When I mentioned earlier that there was always one person at the center of Kiese getting in trouble, they asked him to go to the library and get them a book from the campus library, knowing that (like a lot of students) he no longer had lending privileges because he owed late fees, and knowing that he was on pretty severe probation, and knowing there was a great big security camera on the egress point of the library, and knowing that they still had active lending privileges at the library and it was every bit as inconvenient for them to get the book that it was for him, but he did it anyway. Men are like that.
Kiese was expelled for “stealing” a library book, which was all caught on video. He professed that he had every intention of returning the book, which he probably did, but the video of him tossing the book off the third-floor railing so he could retrieve it from the basement without setting off the department-store-like book theft alarm, he looked pretty guilty, and pretty funny, if I’m honest. So much stealth and planning just because a girl asked him to get her a book.
I don’t know the details, but Chokwe Lumumba represented Kiese. He tried to get bigger names in the civil rights community to pick up the case, but it never really came to fruition. Lumumba was from Detroit, where, in 1969, he joined the Republic of New Afrika, a communist organization that sought to redistribute the wealth and property of the Deep South to become an independent black state with the slogan “Free The Land.”
In 1971, Lumumba was involved in an armed conflict between the Jackson Police and the Republic of New Afrika. Two members of the Millsaps Security team had been members of the Jackson Police when this happened, including the Head of Security.

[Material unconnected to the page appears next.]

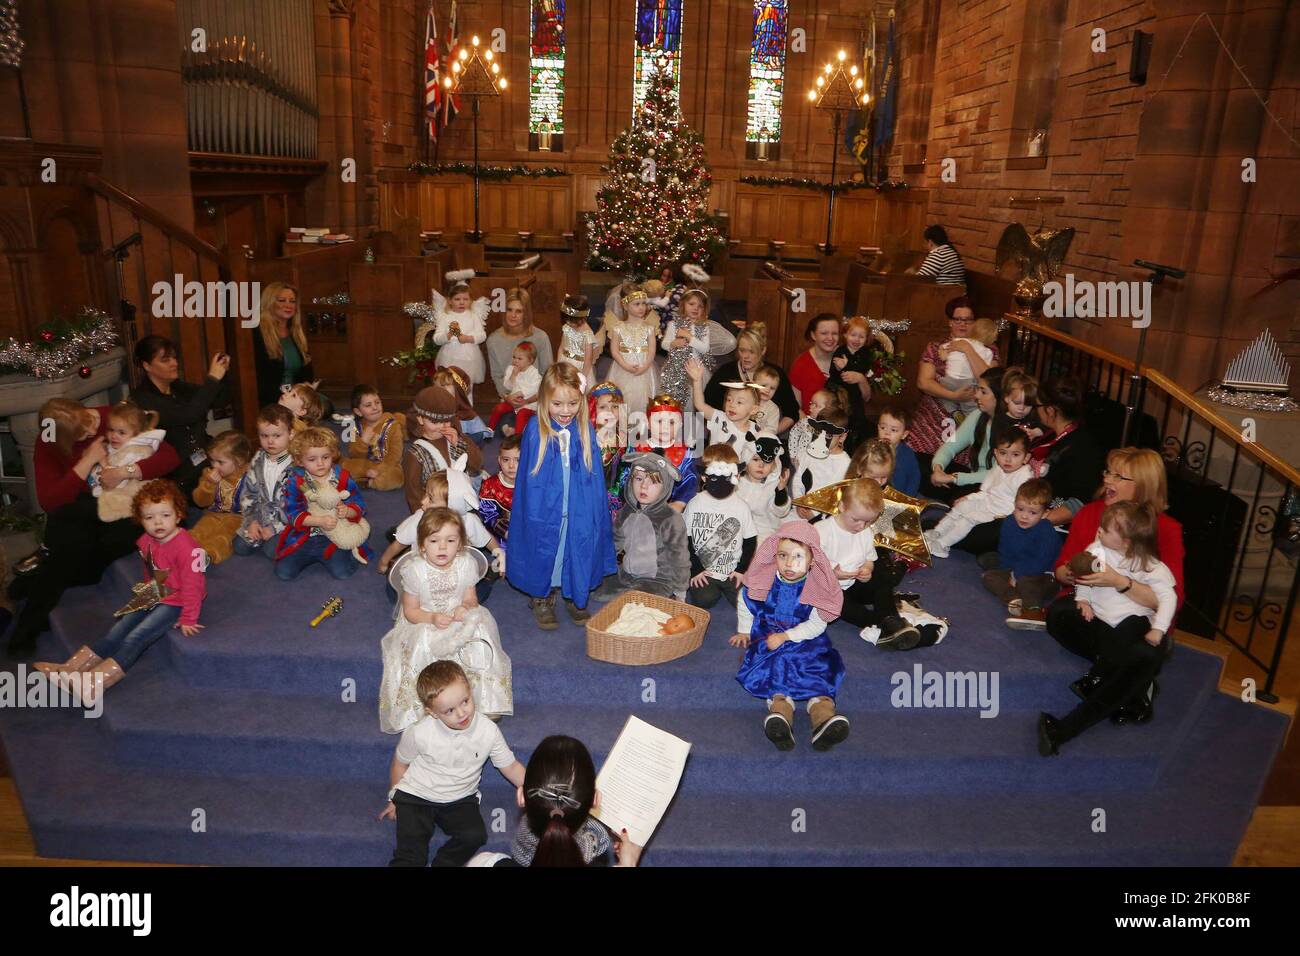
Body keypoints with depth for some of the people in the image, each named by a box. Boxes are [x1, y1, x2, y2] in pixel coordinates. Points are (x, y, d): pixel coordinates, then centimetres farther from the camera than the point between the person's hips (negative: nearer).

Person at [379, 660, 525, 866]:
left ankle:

They were very uncomfortable with him walking around campus, saying he had a reputation for always being armed.
Ultimately, the conflict over Kiese never became the big deal people thought it should be. I noticed, and even wrote, that nobody seemed to ask him what he thought, but since expelled students aren’t allowed back on campus, it never happened.
I told Dr. Harmon that I would join the staff of the Purple and White, the school paper where all this conflict began, with the promise to keep things calm. He said that’d be fine, but the P&W had spent twice their budget and wouldn’t be printing any more papers for at least a year. He was telling the truth. Printing color editions and paying an ever-expanding staff, the school paper was deep, deep in the red.

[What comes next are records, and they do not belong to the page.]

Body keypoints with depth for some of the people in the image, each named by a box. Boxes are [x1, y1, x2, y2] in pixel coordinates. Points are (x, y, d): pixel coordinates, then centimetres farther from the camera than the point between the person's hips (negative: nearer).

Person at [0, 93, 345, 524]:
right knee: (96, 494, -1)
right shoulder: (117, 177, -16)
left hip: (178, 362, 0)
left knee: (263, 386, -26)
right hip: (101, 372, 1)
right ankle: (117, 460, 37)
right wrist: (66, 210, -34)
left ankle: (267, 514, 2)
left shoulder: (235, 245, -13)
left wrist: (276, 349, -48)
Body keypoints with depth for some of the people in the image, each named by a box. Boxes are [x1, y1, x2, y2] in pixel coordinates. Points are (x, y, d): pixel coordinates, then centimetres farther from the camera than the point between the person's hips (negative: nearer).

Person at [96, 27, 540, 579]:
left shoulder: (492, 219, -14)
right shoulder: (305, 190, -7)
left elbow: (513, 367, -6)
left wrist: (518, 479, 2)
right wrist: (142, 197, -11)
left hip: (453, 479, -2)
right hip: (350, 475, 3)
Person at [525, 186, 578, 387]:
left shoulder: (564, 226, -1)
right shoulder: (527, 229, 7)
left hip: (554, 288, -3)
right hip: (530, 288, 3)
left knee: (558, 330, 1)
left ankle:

The next year, a young ROTC student became the Purple and White editor. I was still acting as Harmon’s inside man, which everybody knew. Being super obvious about it was part of my plan to keep things quiet for a while.
The white boys, including the Governor, graduated quietly. Kiese went on to another school. Lumumba ran for mayor after getting disbarred for six months and won, but he didn’t live very long. We had a number of conversations through the years, including ones where I asked if he was still a separatist and still a communist. His views had mellowed since the early days, but he was still deeply interested in the extraordinarily high rates of black incarceration in Mississippi.

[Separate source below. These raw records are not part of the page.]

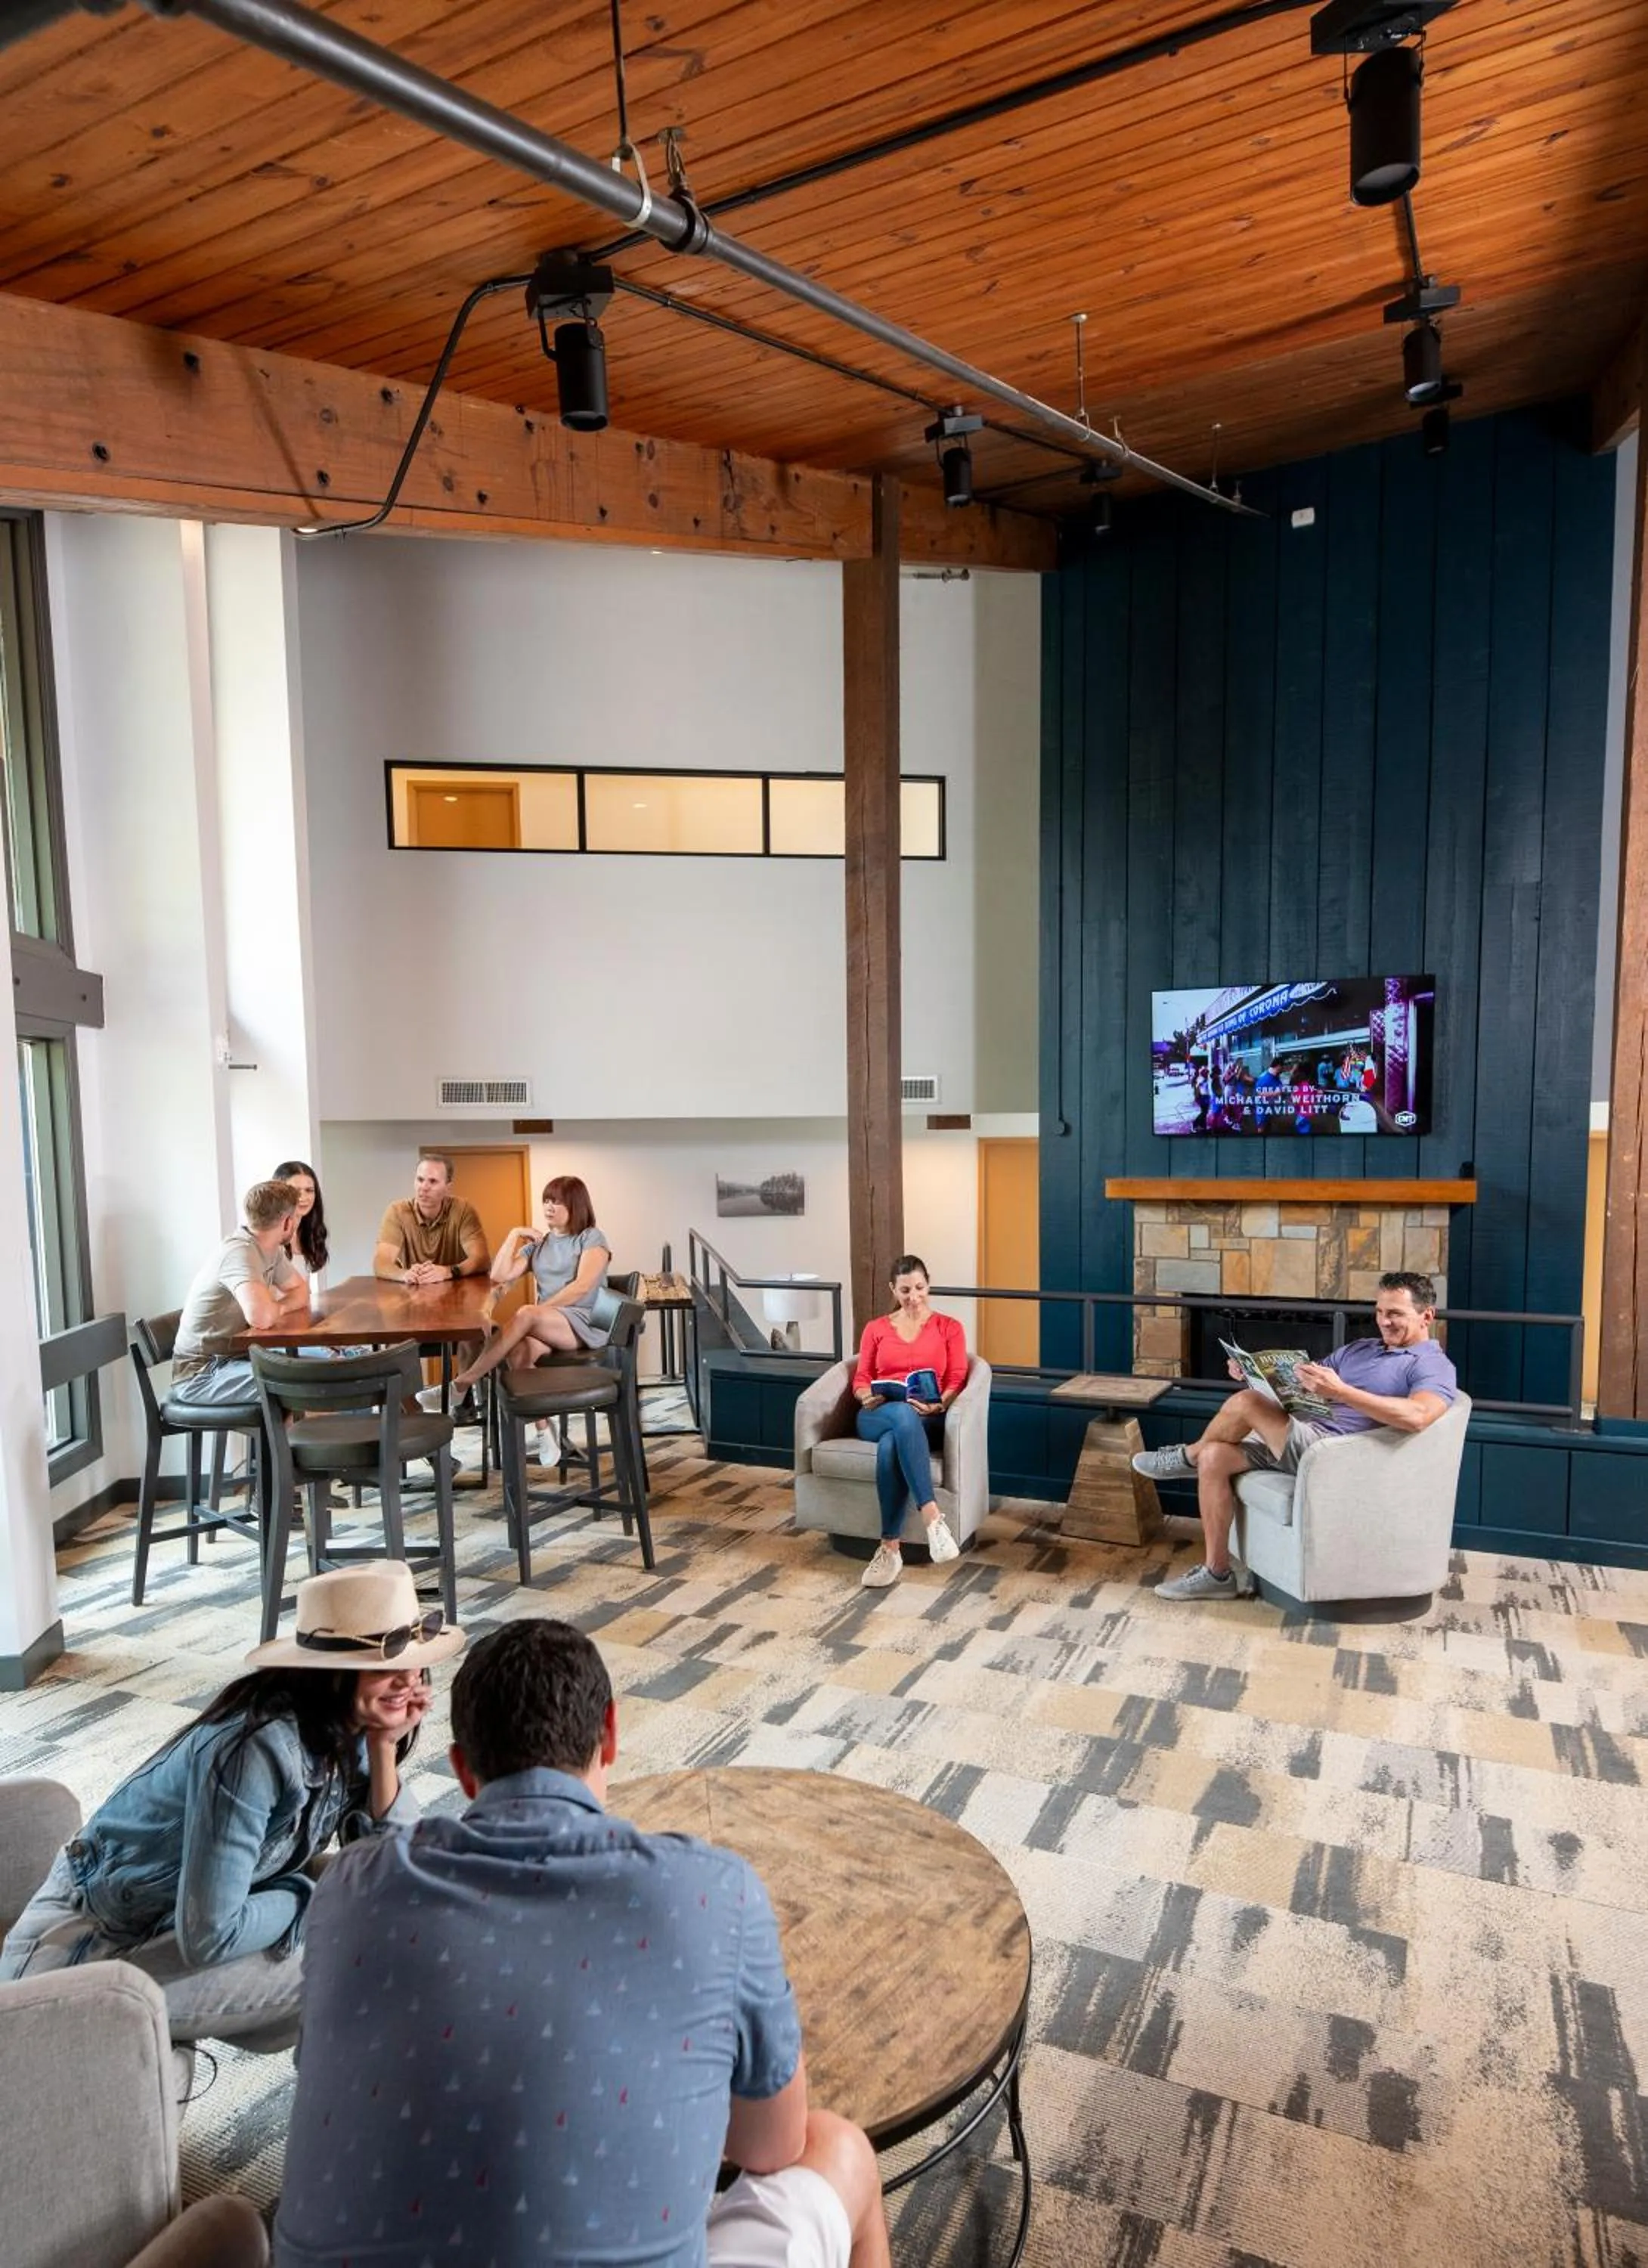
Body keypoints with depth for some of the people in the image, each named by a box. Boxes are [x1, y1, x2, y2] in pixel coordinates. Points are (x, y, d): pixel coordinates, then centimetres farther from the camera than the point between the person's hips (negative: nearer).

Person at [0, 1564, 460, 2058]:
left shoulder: (351, 1728, -7)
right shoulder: (259, 1749, -31)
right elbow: (209, 1936, -29)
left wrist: (385, 1747, -19)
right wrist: (317, 1896, -15)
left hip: (182, 1917, 8)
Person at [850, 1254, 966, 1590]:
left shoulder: (949, 1328, 13)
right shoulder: (875, 1329, 19)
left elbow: (957, 1381, 4)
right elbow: (861, 1380, 14)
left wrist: (937, 1405, -18)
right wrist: (868, 1398, -11)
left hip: (928, 1420, -1)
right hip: (879, 1417, 1)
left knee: (891, 1446, -40)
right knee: (904, 1415, -41)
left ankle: (890, 1548, -40)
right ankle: (933, 1517, -50)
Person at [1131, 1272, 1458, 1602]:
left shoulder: (1434, 1367, -3)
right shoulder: (1358, 1349, 24)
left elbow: (1418, 1417, -27)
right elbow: (1296, 1379, 23)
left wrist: (1340, 1392, -34)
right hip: (1302, 1440, 9)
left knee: (1246, 1402, -22)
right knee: (1213, 1458, -10)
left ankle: (1188, 1455, 10)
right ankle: (1217, 1573, -1)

Kiese’s book “Heavy” caused a sensation. Tate Reeves became governor. George Harmon, then Bill Goodman, died. I have no idea what became of the woman at the beginning of the story. Sometimes, it doesn’t matter.
Kiese’s too young to be having the kind of health problems he’s having. Going in for a consult on a double hip replacement and finding out you have cancer is not a very Christian way to end the day. I hope this ends well for him. There should be another five or six books in him. As for the people he fought with, I never much kept up with what happened to them. I never much cared.